## Assignment
Take the material below and reproduce, word for word, only the lines from the line with "camera: 40 degrees left, 5 degrees down" through the line with "black pillow [415,288,473,341]".

## Data listing
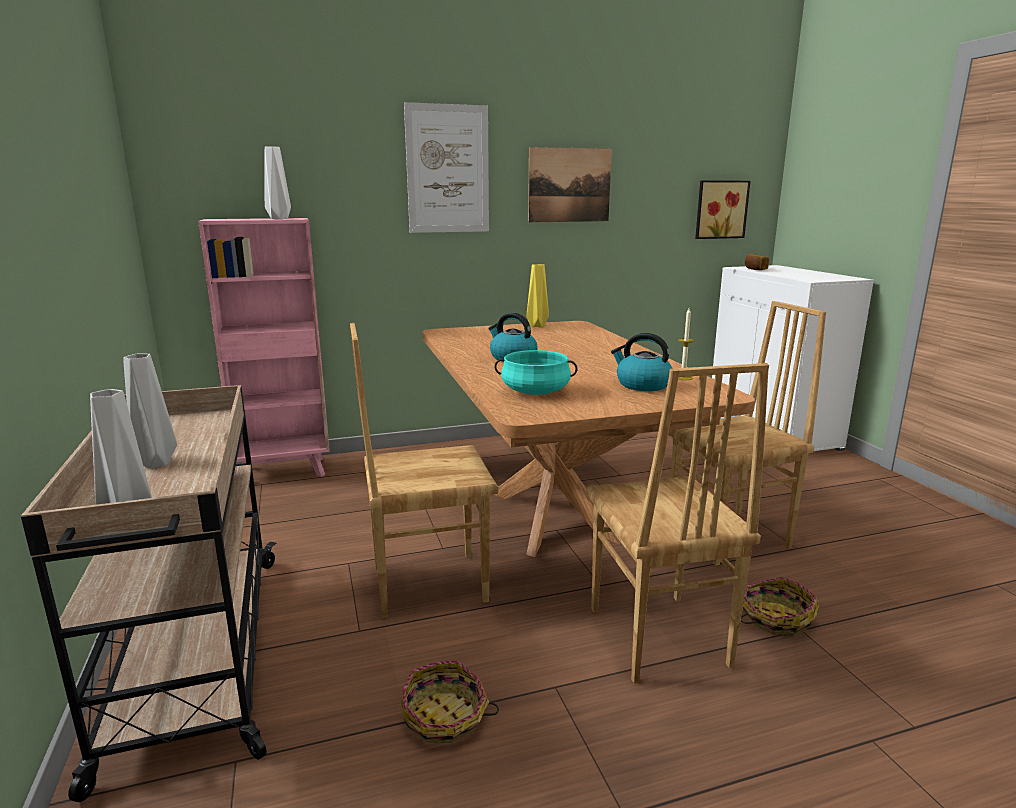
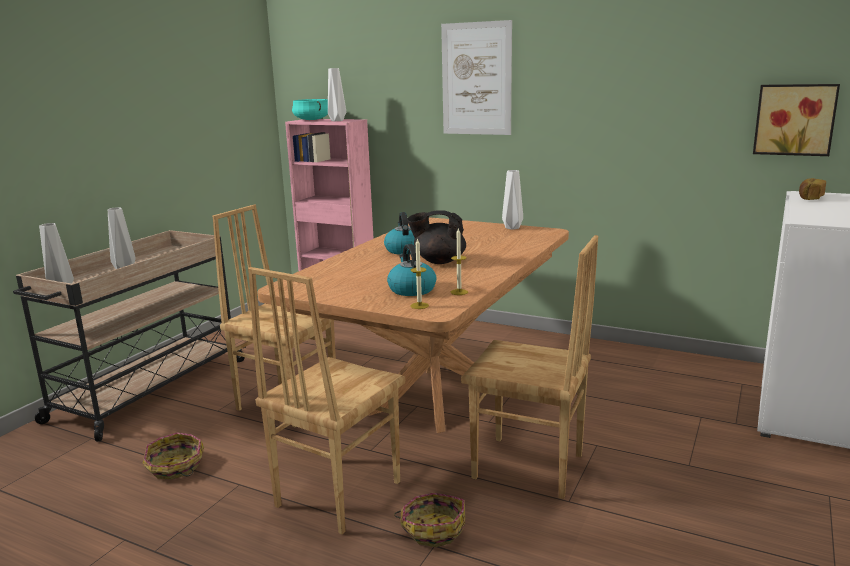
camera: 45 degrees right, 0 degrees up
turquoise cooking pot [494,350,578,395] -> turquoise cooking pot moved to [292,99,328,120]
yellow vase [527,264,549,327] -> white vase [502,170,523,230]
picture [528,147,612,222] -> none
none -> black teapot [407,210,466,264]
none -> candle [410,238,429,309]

* * *

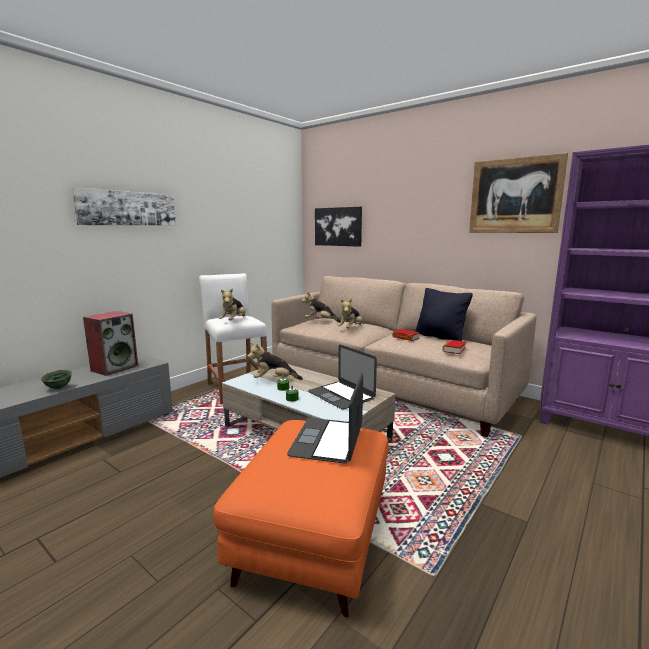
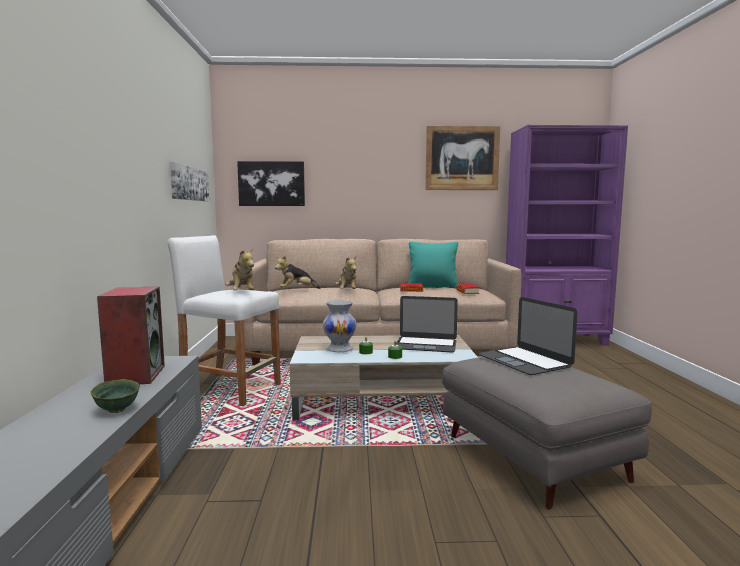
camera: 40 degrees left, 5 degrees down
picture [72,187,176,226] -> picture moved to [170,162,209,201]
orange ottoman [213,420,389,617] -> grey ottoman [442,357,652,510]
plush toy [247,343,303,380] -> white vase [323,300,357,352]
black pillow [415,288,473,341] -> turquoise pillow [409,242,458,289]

## Task response
camera: 40 degrees left, 5 degrees down
picture [72,187,176,226] -> picture moved to [170,162,209,201]
orange ottoman [213,420,389,617] -> grey ottoman [442,357,652,510]
plush toy [247,343,303,380] -> white vase [323,300,357,352]
black pillow [415,288,473,341] -> turquoise pillow [409,242,458,289]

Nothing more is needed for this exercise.